Treatment Adjustment for Worsening Depression, Anxiety, and Sleep Disturbances
Increase Wellbutrin XL from 150mg to 300mg daily as the first-line intervention for Amanda's worsening depressive symptoms. 1
Rationale for Wellbutrin Dose Optimization
The FDA-approved dosing for bupropion XL indicates that after 4 days at 150mg, the dose may be increased to the target dose of 300mg once daily in the morning for major depressive disorder 1. Amanda is currently on a subtherapeutic dose, and increasing to 300mg daily represents standard dosing rather than augmentation 1.
- Bupropion demonstrates efficacy for depression with comorbid anxiety without the sexual dysfunction and weight gain associated with SSRIs 2, 3
- The medication maintains good daytime energy (which Amanda reports as beneficial) while addressing depressive symptoms 2, 3
- Bupropion should be dosed before 3 p.m. to minimize insomnia risk 2
Addressing the Sleep Disturbance
Prioritize behavioral sleep hygiene restoration before adding pharmacotherapy for insomnia.

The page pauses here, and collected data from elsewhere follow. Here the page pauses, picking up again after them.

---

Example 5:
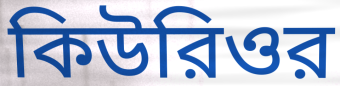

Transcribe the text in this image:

কিউরিওর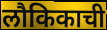
लौकिकाचीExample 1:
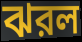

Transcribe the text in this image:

ঝরল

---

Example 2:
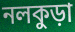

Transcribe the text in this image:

নলকুড়া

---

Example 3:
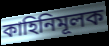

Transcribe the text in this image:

কাহিনিমূলক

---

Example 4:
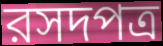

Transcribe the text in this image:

রসদপত্র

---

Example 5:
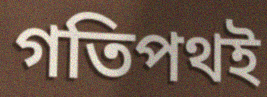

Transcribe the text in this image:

গতিপথইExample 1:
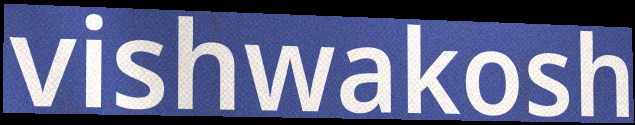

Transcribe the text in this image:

vishwakosh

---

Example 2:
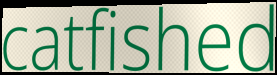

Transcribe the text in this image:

catfished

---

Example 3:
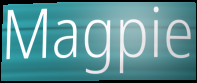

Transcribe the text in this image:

Magpie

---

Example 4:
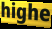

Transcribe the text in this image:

highe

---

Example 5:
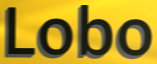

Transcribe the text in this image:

LoboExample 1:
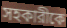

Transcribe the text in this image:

সহকারীকে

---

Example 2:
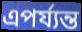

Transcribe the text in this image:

এপর্য্যন্ত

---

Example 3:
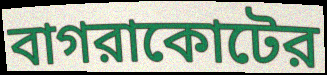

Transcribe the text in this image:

বাগরাকোটের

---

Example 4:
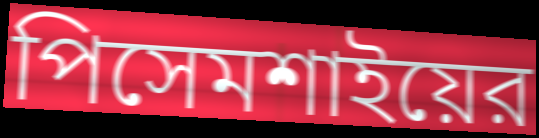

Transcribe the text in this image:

পিসেমশাইয়ের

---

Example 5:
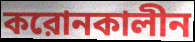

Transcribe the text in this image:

করোনকালীন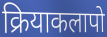
क्रियाकलापो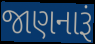
જાણનારૂંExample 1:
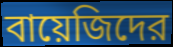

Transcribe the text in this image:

বায়েজিদের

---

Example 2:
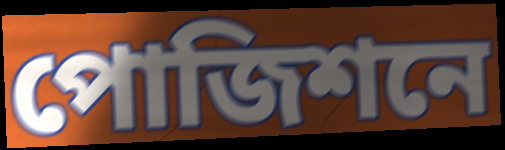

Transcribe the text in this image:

পোজিশনে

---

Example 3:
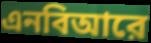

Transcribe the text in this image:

এনবিআরে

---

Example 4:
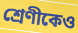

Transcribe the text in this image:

শ্রেণীকেও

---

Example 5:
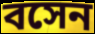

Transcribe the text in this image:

বসেন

Amanda acknowledges not following her nighttime routine, and external factors are disrupting sleep 2.
If sleep does not improve with behavioral interventions after optimizing Wellbutrin:
- Consider adding mirtazapine 7.5-15mg at bedtime, which promotes sleep, has rapid onset, and provides additional antidepressant effects 2
- Alternatively, trazodone showed improvement in sleep scores over other antidepressants in patients with depression and insomnia 2
- Avoid nefazodone due to hepatotoxicity concerns despite its efficacy for anxiety and sleep 2
Managing Anxiety Symptoms
The increased Wellbutrin dose should address anxiety symptoms associated with depression 2. Evidence shows that bupropion has similar efficacy to SSRIs for treating anxiety in the context of major depressive disorder 2.

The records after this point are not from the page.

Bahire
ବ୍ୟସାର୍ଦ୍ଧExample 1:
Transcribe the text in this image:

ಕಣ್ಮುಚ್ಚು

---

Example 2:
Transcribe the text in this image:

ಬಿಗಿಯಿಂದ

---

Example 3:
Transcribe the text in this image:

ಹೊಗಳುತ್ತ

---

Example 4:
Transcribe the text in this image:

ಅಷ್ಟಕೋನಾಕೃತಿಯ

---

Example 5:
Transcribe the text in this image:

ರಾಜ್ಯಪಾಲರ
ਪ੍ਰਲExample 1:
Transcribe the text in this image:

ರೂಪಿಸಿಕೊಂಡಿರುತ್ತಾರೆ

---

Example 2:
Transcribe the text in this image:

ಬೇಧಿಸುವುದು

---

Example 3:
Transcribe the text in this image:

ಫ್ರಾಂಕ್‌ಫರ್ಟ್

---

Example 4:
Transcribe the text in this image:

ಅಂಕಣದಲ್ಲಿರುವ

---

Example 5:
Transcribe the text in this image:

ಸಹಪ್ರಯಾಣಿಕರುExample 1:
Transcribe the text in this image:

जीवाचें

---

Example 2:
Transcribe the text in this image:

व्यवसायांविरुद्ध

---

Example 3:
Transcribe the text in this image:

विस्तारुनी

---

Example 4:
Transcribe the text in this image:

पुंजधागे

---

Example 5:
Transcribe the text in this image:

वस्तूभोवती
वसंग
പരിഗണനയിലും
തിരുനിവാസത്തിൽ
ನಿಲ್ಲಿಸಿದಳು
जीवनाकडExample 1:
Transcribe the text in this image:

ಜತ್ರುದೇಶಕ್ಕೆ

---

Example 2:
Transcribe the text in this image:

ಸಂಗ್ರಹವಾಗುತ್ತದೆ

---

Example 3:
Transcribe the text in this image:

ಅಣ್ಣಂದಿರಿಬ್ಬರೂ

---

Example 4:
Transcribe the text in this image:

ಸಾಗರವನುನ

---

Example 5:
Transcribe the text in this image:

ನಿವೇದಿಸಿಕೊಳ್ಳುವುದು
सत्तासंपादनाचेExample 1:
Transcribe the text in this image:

- Second-generation antidepressants show no significant differences in efficacy for treating anxiety accompanying depression 2
- If anxiety persists after 4-6 weeks at 300mg Wellbutrin, consider adding an SSRI (sertraline or escitalopram) rather than switching, as combination therapy improves outcomes in patients with inadequate response to monotherapy 3
- Venlafaxine may be superior to some SSRIs for anxiety with depression, but represents a switch rather than augmentation 2
Monitoring the Vyvanse
Continue Vyvanse 30mg but reassess timing and weekend dosing patterns given the reported hyperfocus on weekends 1.

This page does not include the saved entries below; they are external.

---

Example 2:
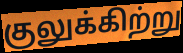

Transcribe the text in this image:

குலுக்கிற்று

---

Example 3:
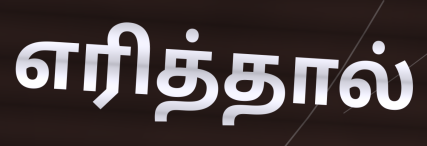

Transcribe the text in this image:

எரித்தால்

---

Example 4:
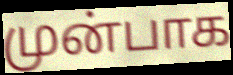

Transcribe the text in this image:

முன்பாக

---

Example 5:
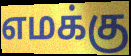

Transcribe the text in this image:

எமக்கு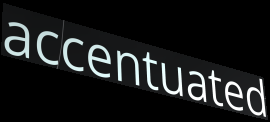
accentuated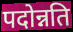
पदोन्नति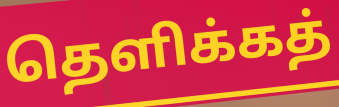
தெளிக்கத்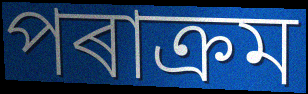
পৰাক্ৰম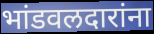
भांडवलदारांनाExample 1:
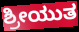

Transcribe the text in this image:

ಶ್ರೀಯುತ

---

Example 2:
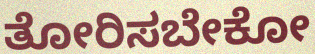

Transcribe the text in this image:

ತೋರಿಸಬೇಕೋ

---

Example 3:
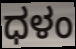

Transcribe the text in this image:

ಧಳಂ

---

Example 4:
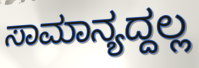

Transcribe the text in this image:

ಸಾಮಾನ್ಯದ್ದಲ್ಲ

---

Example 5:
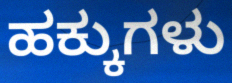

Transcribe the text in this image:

ಹಕ್ಕುಗಳುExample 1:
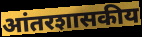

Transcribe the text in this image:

आंतरशासकीय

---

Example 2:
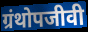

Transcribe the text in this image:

ग्रंथोपजीवी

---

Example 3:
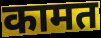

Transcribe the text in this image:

कामत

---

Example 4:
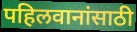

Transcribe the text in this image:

पहिलवानांसाठी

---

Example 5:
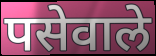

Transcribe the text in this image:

पसेवाले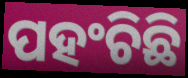
ପହଂଚିଛିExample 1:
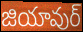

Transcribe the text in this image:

జియావుర్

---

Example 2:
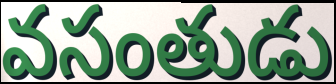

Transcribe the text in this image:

వసంతుడు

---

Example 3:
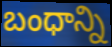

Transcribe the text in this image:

బంధాన్ని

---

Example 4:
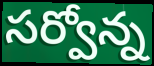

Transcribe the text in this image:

సర్వోన్న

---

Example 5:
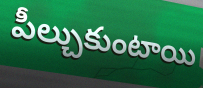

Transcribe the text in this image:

పీల్చుకుంటాయి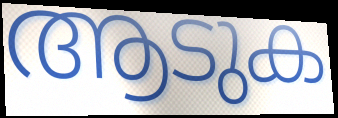
ആടുകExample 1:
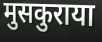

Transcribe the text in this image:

मुसकुराया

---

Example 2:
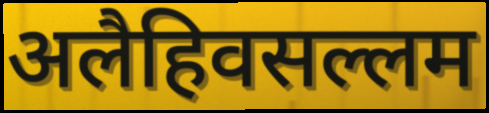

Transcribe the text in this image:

अलैहिवसल्लम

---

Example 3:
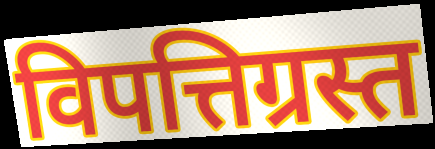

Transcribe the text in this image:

विपत्तिग्रस्त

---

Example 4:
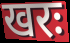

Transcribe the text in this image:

खरः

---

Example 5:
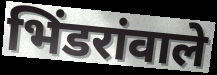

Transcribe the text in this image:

भिंडरांवाले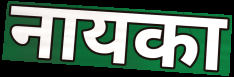
नायका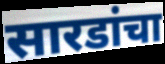
सारडांचाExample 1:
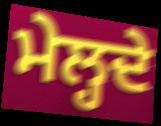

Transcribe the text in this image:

ਮੇਲ੍ਹਦੇ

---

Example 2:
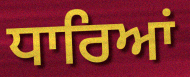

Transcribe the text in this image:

ਧਾਰਿਆਂ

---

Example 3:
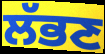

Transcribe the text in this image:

ਲੱਭਣ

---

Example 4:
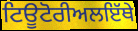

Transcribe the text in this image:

ਟਿਊਟੋਰੀਅਲਇੱਥੇ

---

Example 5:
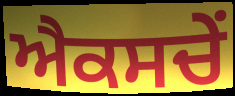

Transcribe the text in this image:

ਐਕਸਚੇਂ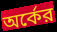
অর্কেরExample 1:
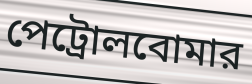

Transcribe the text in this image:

পেট্রোলবোমার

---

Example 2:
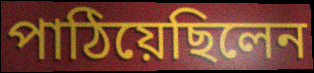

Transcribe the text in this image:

পাঠিয়েছিলেন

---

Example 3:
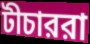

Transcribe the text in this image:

টীচাররা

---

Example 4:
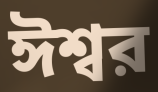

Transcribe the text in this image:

ঈশ্বর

- Stimulants can exacerbate anxiety and insomnia, though Amanda reports Vyvanse is "very helping" for focus 1
- The "masking" sensation may improve with better depression control rather than requiring Vyvanse adjustment
- Monitor for drug interactions: bupropion inhibits CYP2D6, though lisdexamfetamine metabolism is not primarily through this pathway 1
Implementation Timeline
Week 1-4:
- Increase Wellbutrin XL to 300mg daily, taken in the morning 1
- Reinforce sleep hygiene practices (consistent bedtime routine, limiting evening stimulation)
- Continue Vyvanse 30mg daily
Week 4-6 Assessment:
- Evaluate depressive symptoms (PHQ-9), anxiety (GAD-7), and sleep quality
- If depression/anxiety persist: consider adding mirtazapine 7.5-15mg at bedtime for dual benefit on mood and sleep 2
- If only sleep remains problematic: add trazodone 25-50mg at bedtime 2
Week 8-12:
- If inadequate response to optimized Wellbutrin, consider adding low-dose SSRI (sertraline 25-50mg or escitalopram 5-10mg) 3
- Combination therapy of bupropion with SSRIs has demonstrated improved outcomes in treatment-resistant cases 3
Critical Safety Considerations
Monitor for serotonin syndrome if combining bupropion with SSRIs, though bupropion's primary mechanism is dopamine-norepinephrine reuptake inhibition 4. Bupropion inhibits CYP2D6, which can increase SSRI levels 1, 4.